**SCHRIFTLICHE AUFGABE 1:**
Auf welchen Betrag beziffert Hoffmann laut dem Textauszug über Green IT das jährliche Einsparpotenzial von Wilken?
**SCHRIFTLICHE AUFGABE 2:**
Gib aus dem Textauszug über Green IT die Passage wörtlich wieder, die mit den Worten "Ein anderer Überzeugungstäter" beginnt und nach den Worten "einen konstanten Stromverbrauch." endet.

**TEXTAUSZUG:**
Ein anderer Überzeugungstäter in Sachen ökologischer und zugleich rentabler IT ist Roman Hoffmann, Geschäftsführer der Wilken Rechenzentrum GmbH und von Experton als Green CIO in der Wertung "Overall" geehrt. Gepriesen werden an ihm besonders innovative Ideen wie jene, ein Rechenzentrum schlicht in einen alten Weinkeller zu verlegen. Die Returns-On-Investment sind durchweg gut, die Energie-Einsparungen durch die Bank hoch. Seit 2005 erzielt Wilken bei einem Server-Wachstum um ein Fünftel einen konstanten Stromverbrauch.
"Green IT ist für mich eine Kombination aus wirtschaftlichen und umwelt-technischen Aspekten", lautet Hoffmanns Credo. "Jede unserer Maßnahmen hat ein wirtschaftliches Potential." Beispielsweise verbessere ein virtualisierter Server nicht nur die Energie-Bilanz, sondern sei auch aus administrativer Sicht leichter zu verwalten. Eine weitere Erfahrung seines Kollegen von Rehau bestätigt Hoffmann: "Auf dieser Basis kann eine Hochverfügbarkeit viel leichter sichergestellt werden." Das Einspar-Potenzial von Wilken beziffert Hoffmann auf mehrere zehntausend Euro jährlich. Bei größeren Unternehmen sei selbstverständlich eine sehr viel größere Summe möglich.
An diesen Beispielen können sich Firmen durchaus orientieren. Die Konsolidierung und Virtualisierung der IT-Infrastruktur hält Experton für den ersten wesentlichen Schritt in Richtung Green IT. In den meisten Rechenzentren arbeiteten Server und Storage Systeme mit einer Auslastung von deutlich unter 40 Prozent. Insbesondere bei Servern, die älter als zwei Jahre sind, und bei Primärspeichern werde unnötig Energie verbraucht und Rechenzentrums-Platz vergeudet.

(Extrahierte Datensätze)
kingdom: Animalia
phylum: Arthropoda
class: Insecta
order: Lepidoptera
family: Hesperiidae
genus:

**LÖSUNG 1:**
Auf mehrere zehntausend Euro jährlich.

**LÖSUNG 2:**
Ein anderer Überzeugungstäter in Sachen ökologischer und zugleich rentabler IT ist Roman Hoffmann, Geschäftsführer der Wilken Rechenzentrum GmbH und von Experton als Green CIO in der Wertung "Overall" geehrt. Gepriesen werden an ihm besonders innovative Ideen wie jene, ein Rechenzentrum schlicht in einen alten Weinkeller zu verlegen. Die Returns-On-Investment sind durchweg gut, die Energie-Einsparungen durch die Bank hoch. Seit 2005 erzielt Wilken bei einem Server-Wachstum um ein Fünftel einen konstanten Stromverbrauch.